To conjure someone up is to refuse citation's limpid omnidirectionality, to refute the mobility of the intertext; to conjure here would be to make flesh of the word, to transmute that brutal fixity of media that has dogged late Western modernity in a return to a kind of fitful tracing, a melancholy dance of meanings, traces, marks, humours. What are the traces and humours that we seek to intensify, to underline, mark out when we, to put it rather blandly, 'miss' someone? Voice certainly, but also the tiny metonyms of the blessed habitus in absentia: a smell, a fabric, a scarf, a handbag. The colour of the hair, a simple gesture, a posture – they can all take on an extraordinary intensity and stand in for the whole, or for other missing pieces of the habitus. These details, poised precariously, then, between metonym and synechdoche, are the stuff of melancholy recollection.

This is in some sense about a melancholy materialism, the yearning for the matter that has dissipated, but which holds impressive and palpable sway over the symbolic universie it has abandoned. In a certain sense, it becomes more vivid for a while, operates wih more efficiency precisiely for for being absent. To conjure in this sense, so antithetical to citation, so at odds with that comfortable textuality of citation, is to bypass the logic of symbolisation altogether. It is as if one were able to suspend the symbolic universe, crack it open with a supreme effort of will and MAKE IT SO, make it that you never left, never died, never abandoned.

This melancholy materialism is thus also constituted around a strangely comforting atavism, a deliberate weakening of the the division that seems to separate  presence and absence, perhaps our primary means of ordering our world and also the primary means by which symbolisation is put to work.
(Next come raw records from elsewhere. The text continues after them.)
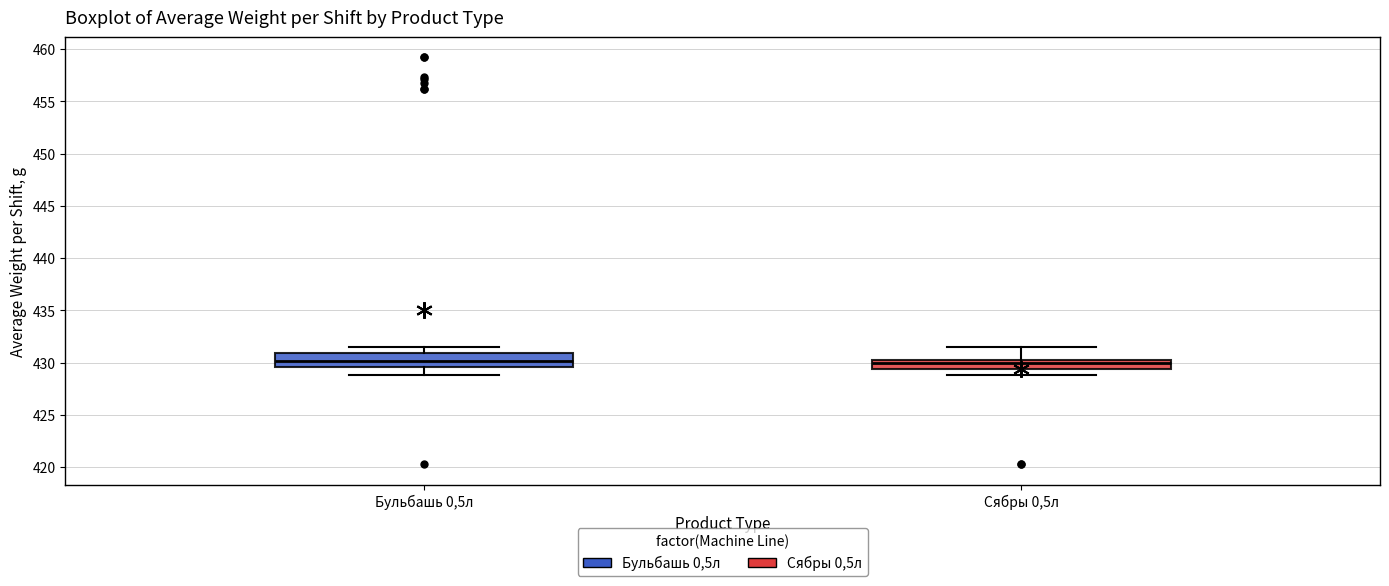

Where does the median line of the box for Бульбашь 0,5л sit on the y-axis? The values are not printed on the chart, so give them approximately, as read against the axis.

430.0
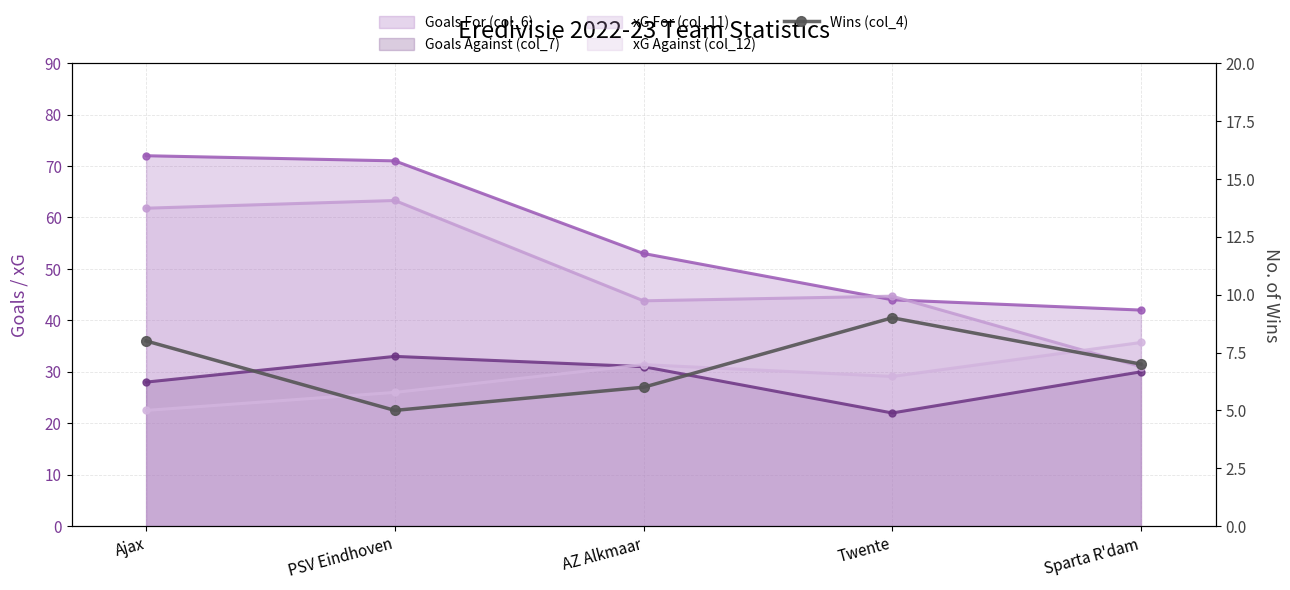

Is it true that the value at AZ Alkmaar is 6?

True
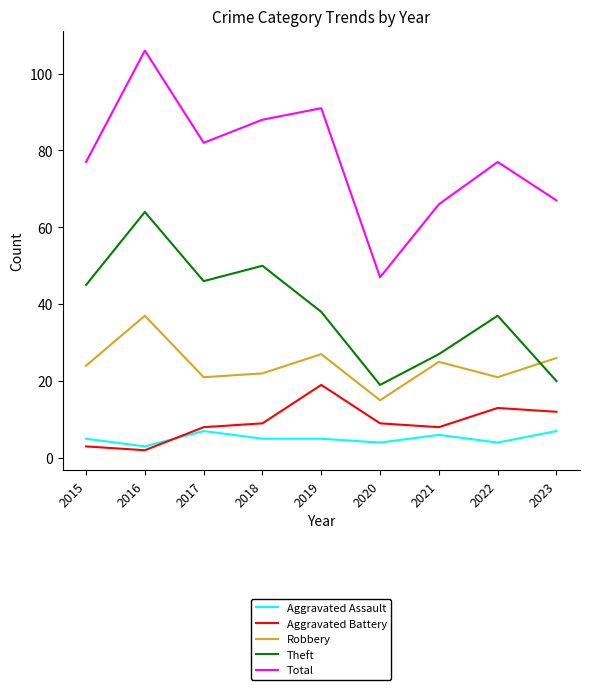

True or false: Total has more than 2 interior local peaks.

True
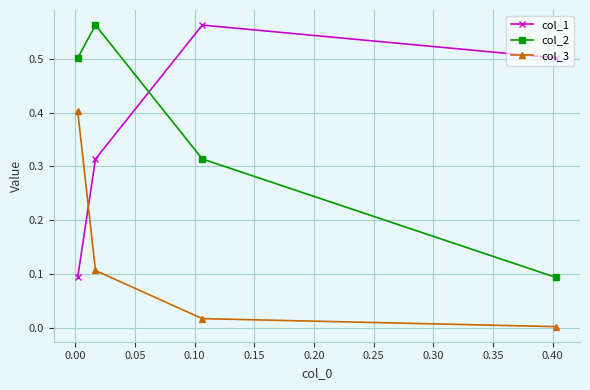

What is the value of the col_3 point at the 1st from the left?

0.4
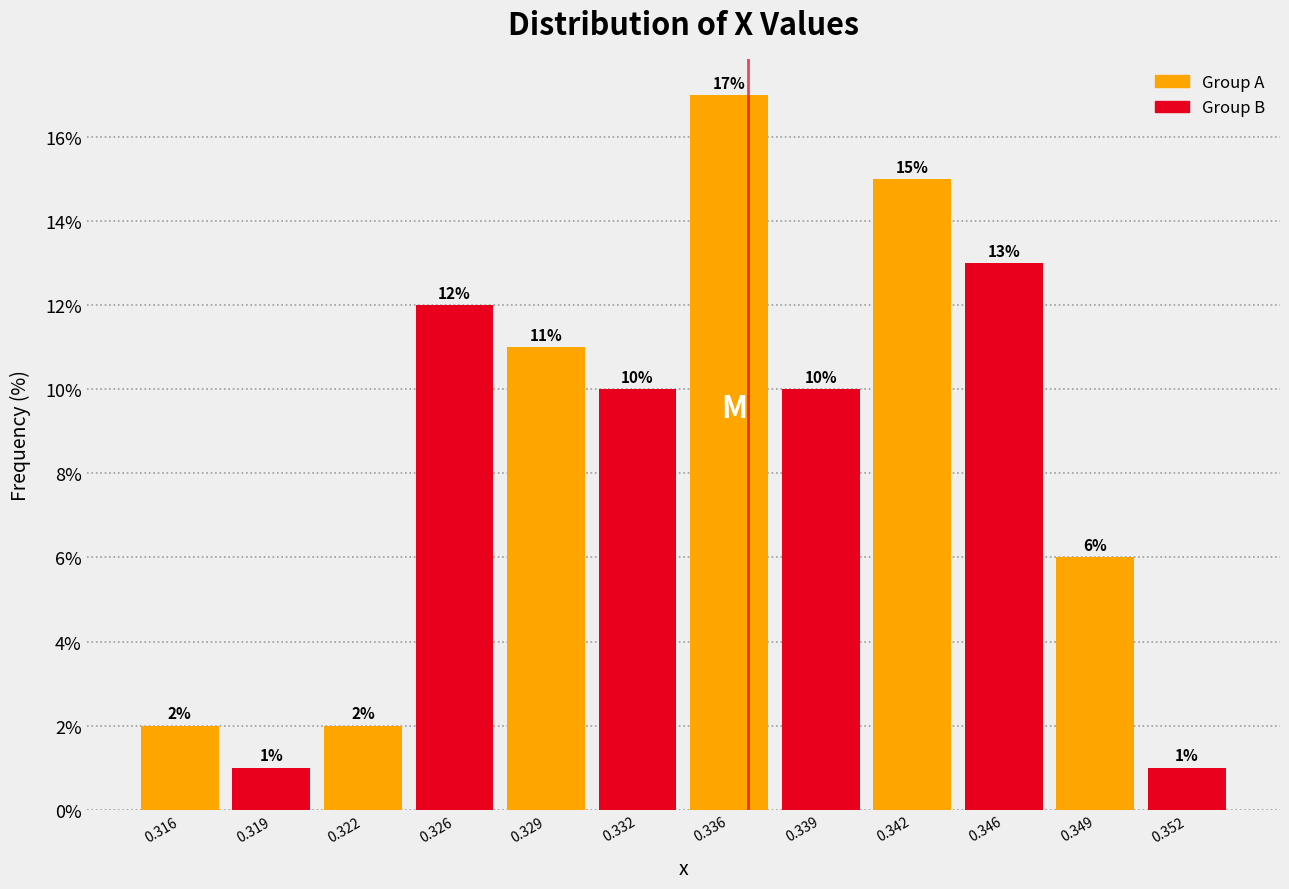

Reading left to right, what are all the values shown in this chart?

0.316=2	0.319=1	0.322=2	0.326=12	0.329=11	0.332=10	0.336=17	0.339=10	0.342=15	0.346=13	0.349=6	0.352=1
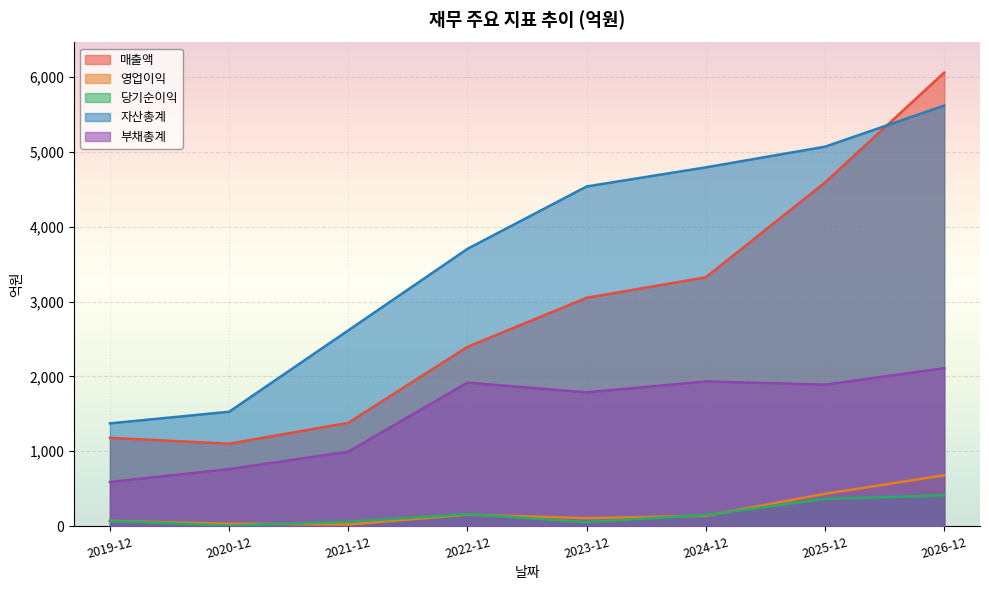

Reading left to right, extract all data points from this chart.

매출액: 2019-12=1180	2020-12=1101	2021-12=1380	2022-12=2395	2023-12=3050	2024-12=3324	2025-12=4591	2026-12=6058
영업이익: 2019-12=71	2020-12=32	2021-12=22	2022-12=153	2023-12=107	2024-12=138	2025-12=432	2026-12=680
당기순이익: 2019-12=72	2020-12=6	2021-12=60	2022-12=160	2023-12=55	2024-12=148	2025-12=364	2026-12=411
자산총계: 2019-12=1373	2020-12=1528	2021-12=2615	2022-12=3704	2023-12=4537	2024-12=4792	2025-12=5068	2026-12=5617
부채총계: 2019-12=590	2020-12=761	2021-12=995	2022-12=1917	2023-12=1787	2024-12=1933	2025-12=1890	2026-12=2110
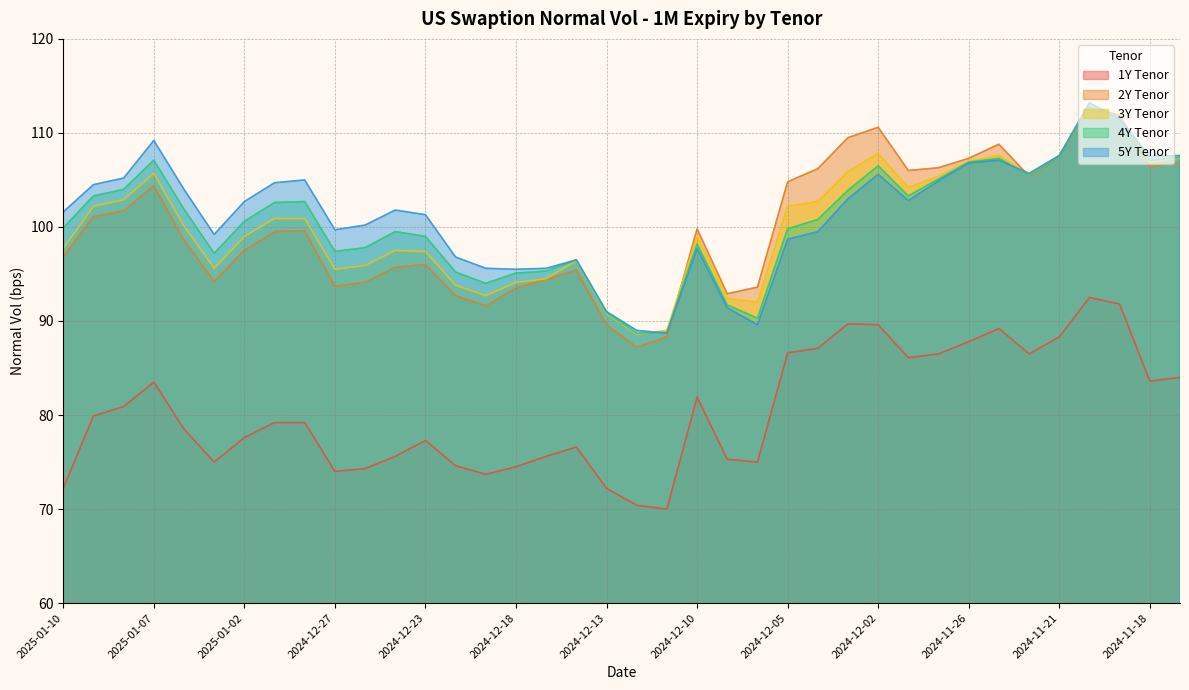

How many values in the 2Y Tenor series exceed 99?

20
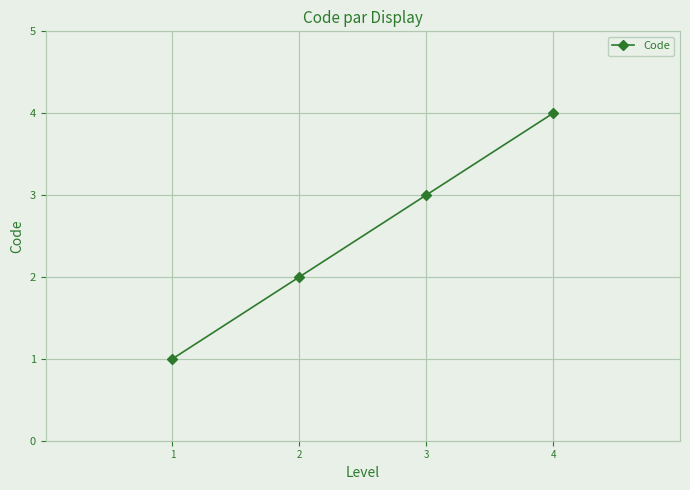

Approximately how many times larger is the value at 3 compared to 1?

3.0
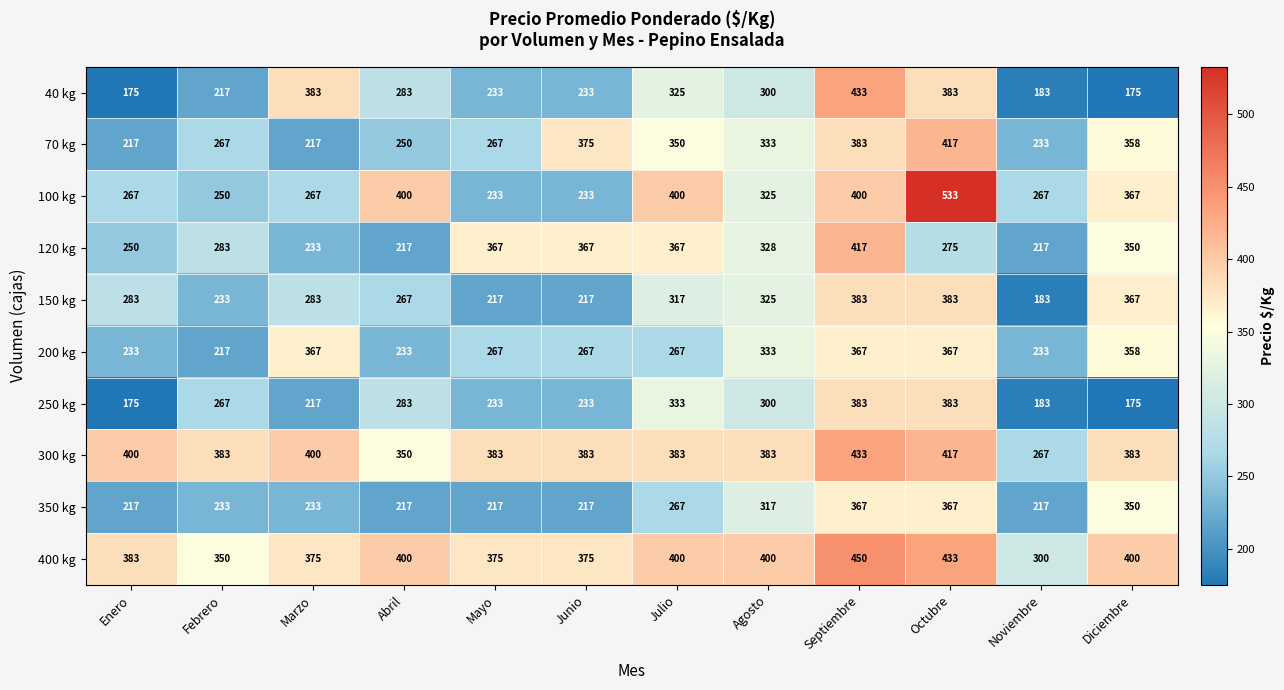

What is the difference between the 120 kg values at Abril and Octubre?

58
It is the angry and whistful anguish at that order's brutal division of absence and presence that drives the grief one feels at loss and which makes conjuring so important. To remember in this way, in this melancholy materialism of absence, is, in a very important and palpable sense, to experience the truth of leftism: it is born of a mourning, of sadness and melancholy, of wanting things to be as they were or as they might be.

This melancholy is the curse of the left but it is what feeds it, powers it, gives it life.